Example of configuration:
```yaml
<job name>:
  variables:
    report: |
      version: v1  # Optional, default is 'v1'
      config:
        - name: PIPELINE_DATA
          value: ...
        ...
```
or equivalent in prefixed format:
```yaml
<job name>:
  variables:
    report__version: v1
    report__config__0__name: PIPELINE_DATA
    report__config__0__value: ...
    ...
```
Minimal configuration to activate report function:
```yaml
<job name>:
  variables:
    report: '{}'
```
`pipeline_execution_report.yaml` is generated and placed into `input_files/` directory.


#### Conditions
During module input data preparation, variable `when` is processed as described in
[Job variables transformation](#Jobvariablestransformation) section.

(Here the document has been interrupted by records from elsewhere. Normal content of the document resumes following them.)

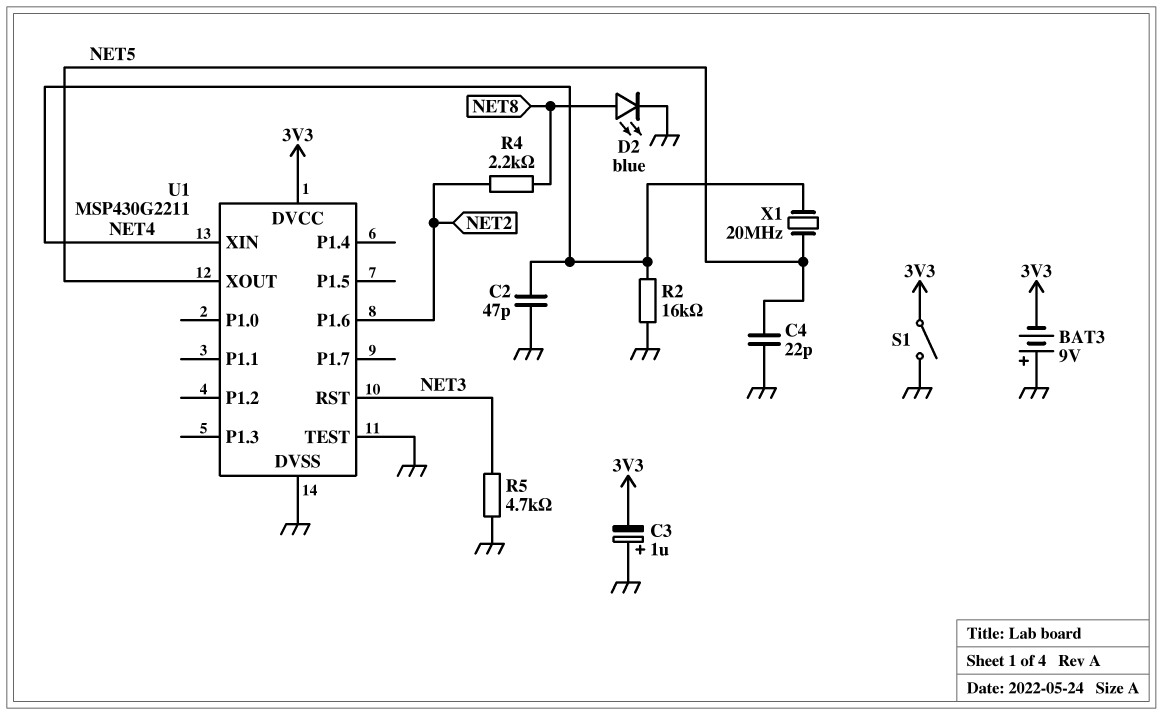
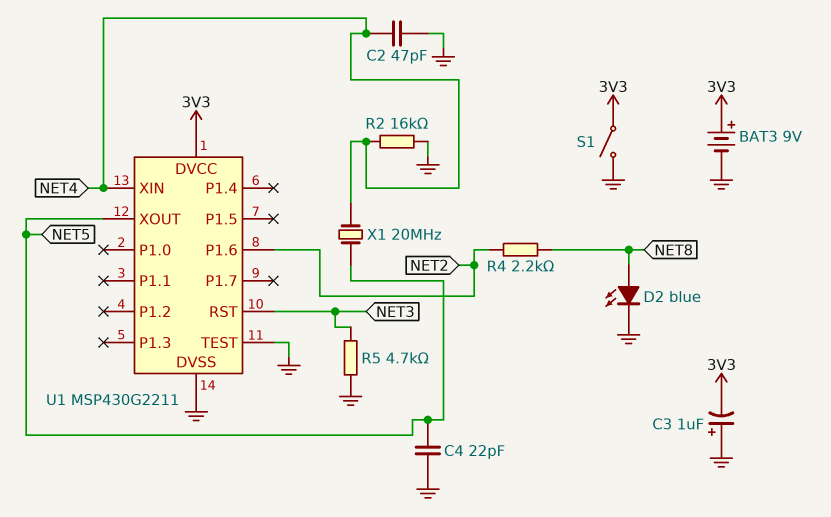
BAT3: 9V (plus GND, minus 3V3) -> 9V (plus 3V3, minus GND)

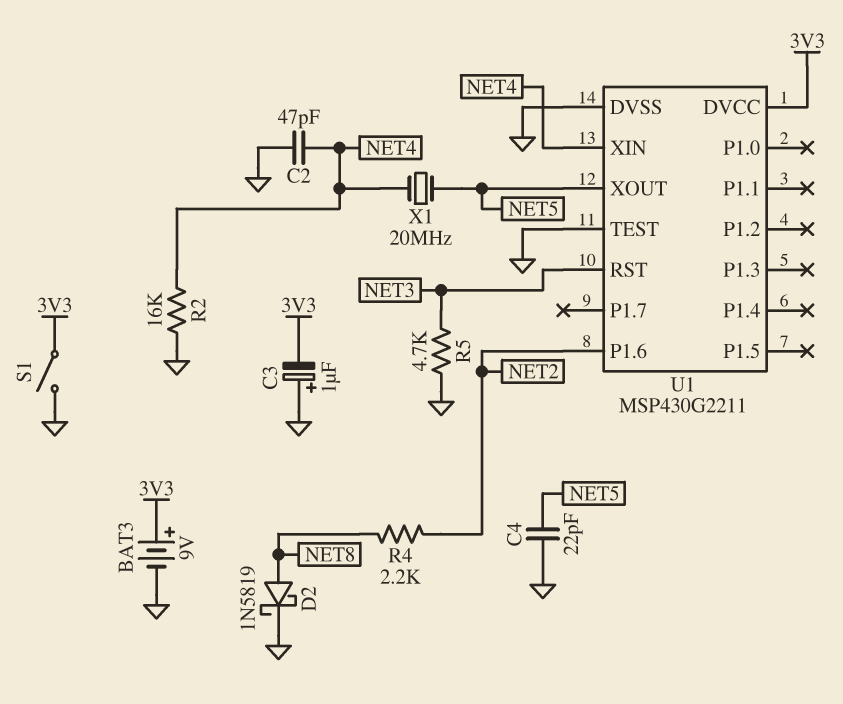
D2: LED blue (A NET8, K GND) -> schottky 1N5819 (A NET8, K GND)

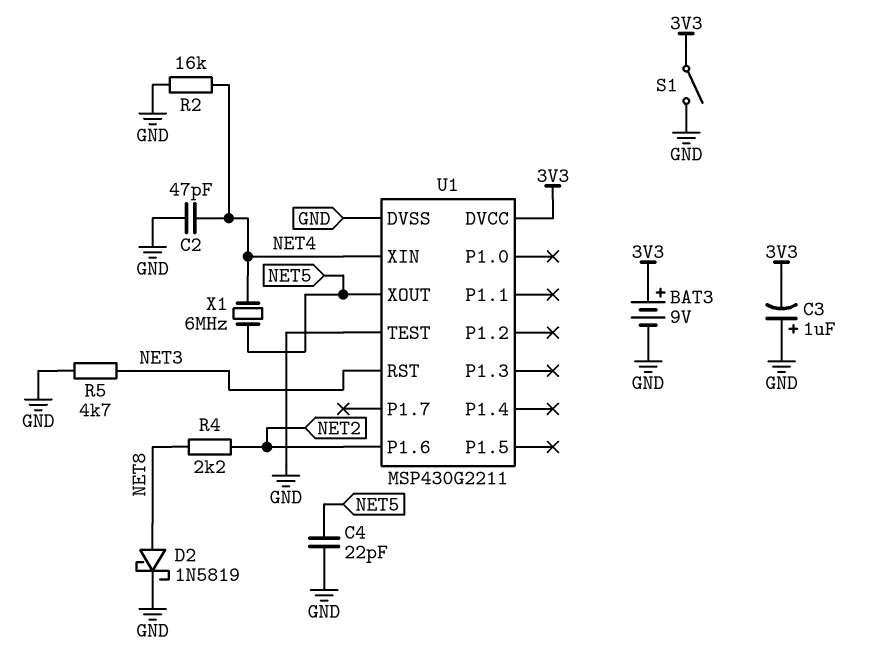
X1: 20MHz (NET4, NET5) -> 6MHz (NET4, NET5)

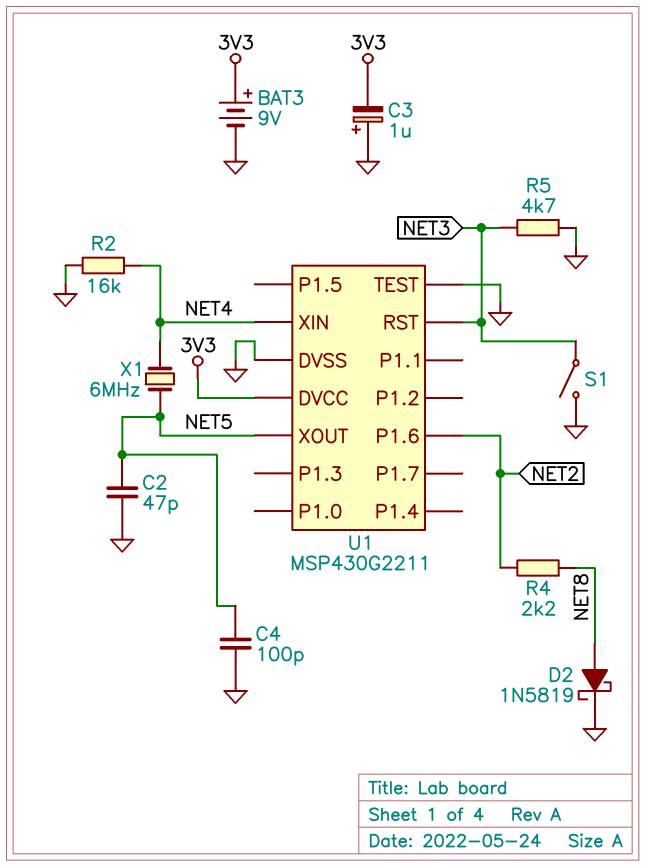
C2: 47pF (GND, NET4) -> 47pF (GND, NET5)
C4: 22pF (GND, NET5) -> 100pF (GND, NET5)
S1: switch (3V3, GND) -> switch (GND, NET3)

If variables contain `when.condition` (`when__condition`):
* its value is treated as a Python expression;
* the following entities can be used as variables in the expression:
  * parameters stored in previous jobs,
  * environment variables;
* if the expression evaluation gives Python falsy value (i.e. `bool(result) == False`), then:
  * an empty file `logs/.when_condition_false` is created (`logs` dir is in the same directory as context descriptor),
  * module_ops exits;
* Exit code is `0` by default,
  but can be changed by setting `QUBERSHIP_PIPELINES_MODULES_OPS_FALSE_CONDITION_EXIT_CODE` environment variable.

Example:
```yaml
<job_name>:
  variables:
    when:
      condition: rate > 95
```

## Development notes

### Storage layout
```txt
rt/
  job_data/    # not a part of public contract
    input_files/
    output_files/
    context.yaml
    input_params.yaml
    input_params_secure.yaml
    output_params.yaml
    output_params_secure.yaml
  stored_data/    # not a part of public contract
    <stage>/
      <job>/
        files/
        logs/
        files.yaml
        params.yaml
      stage.yaml
  pipeline/
    output/
      output_files/
      context.yaml
      output_params.yaml
      output_params_secure.yaml
```

### Testing
For testing purposes, a special handling of input files section is implemented:
```yaml
<job name>
  input:
    files:
      TEMP_FILE1: |
        file1.txt:
        file content
```
If the value of input files entry contains semicolon `:`, then it is treated as `<file_path>:<file_content>`.
* A new file is created in the input files directory, with the given path and content;
* One leading line break in the content is trimmed, if presents;
* The file key (`TEMP_FILE1` in the example above) is ignored.